Emergono nuovi dettagli sull’interrogatorio reso giovedì scorso da Mario Eutizia, il badante killer napoletano che si è costituito ai carabinieri di Caserta dopo aver confessato di aver ucciso quattro anziani da lui assistiti perché “non poteva vederli soffrire”.
Napoli, interrogatorio per il badante killer: cos’ha detto
Quarantotto anni, Eutizia si è visto non convalidato il fermo (non sussiste pericolo di fuga) ma resta in carcere perché potrebbe reiterare il reato e soprattutto perché non ha altro posto dove andare (è un senzatetto). Malato oncologico e diabetico, in condizioni di salute molto precarie, sta vedendo i suoi avvocati Gennaro Romano e Antonio Daniele ricevere la disponibilità di diverse associazioni e strutture sanitarie per accoglierlo.
L’interrogatorio
“Dottoressa, io sono andato là, stamattina, dai carabinieri, perché ho bisogno di aiuto”, ha detto alla pm di Santa Maria Capua Vetere Annalisa Imparato. “Lei che tipo di aiuto vuole?”, le ha risposto Imparato. “Voglio fermarmi”, ha precisato lui.

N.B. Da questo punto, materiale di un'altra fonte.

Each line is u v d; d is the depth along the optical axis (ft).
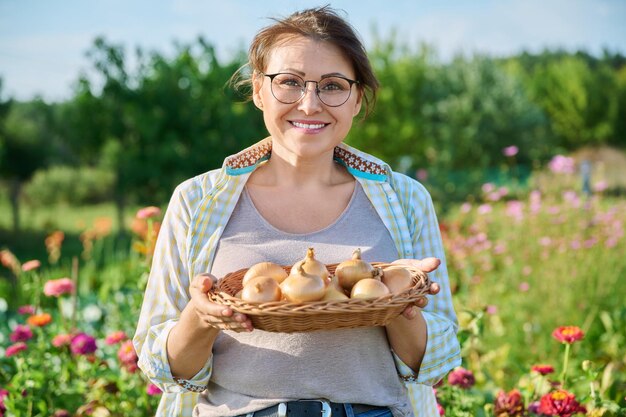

“Cosa capitava?”, gli chiede il magistrato. La risposta: “Sto fatto che sentivo quando vedevo che soffrivano queste persone”. La necessità di porre fine ai loro dolori, con massicce dosi – fatali – di farmaci. Eutizia per questa ragione era andato alla polizia ferroviaria di Caserta, nella speranza – visti i suoi numerosi precedenti – che potesse esserci qualche ordine di cattura nei suoi confronti. Mon c’era. Così è andato prima in chiesa e poi si è addormentato su una panchina. Infine ha chiamato i carabinieri e confessato gli omicidi.
La pm gli ha fatto presente la gravità delle sue affermazioni: “Lei si sta autoaccusando di omicidi, lo sa che è un reato molto grave, che è punito con la pena dell’ergastolo…e lei nonostante tutto vuole essere aiutato…cioè l’aiuto è per non commettere più questi fatti?”. Eutizia: “Sì, per questo”. Imparato: “Quindi lei dice ‘io adesso preferisco essere fermato, arrestato, piuttosto che continuare a lavorare, perché non riesce a fermarsi davanti al dolore altrui’?” Eutizia: “Esatto quello ho paura, per me e più importante che le altre persone…me ne potevo stare in santa pace…Tanto quanto altro posso vivere con quello che ho (un cancro, ndR), un altro anno e mezzo, due?” Pm: “Quindi lei ha voluto liberare la sua coscienza, sostanzialmente questo”. Eutizia: “Sì”.
La pm gli ha chiesto anche se fosse stato “spinto da una voce interna”, ma l’uomo ha capito subito dove stesse andando a parare. “No, non sono pazzo…non partivo ‘devo andare lì e devo uccidere’. Io stavo, vivevo insieme alla persona e la vedevo soffrire…quello che diceva ‘voglio morire, non ce la faccio più…’, che di notte urlava, si graffiavano la faccia, cioè lei non sa cosa passano quelle persone quando c’hanno quelle patologie”.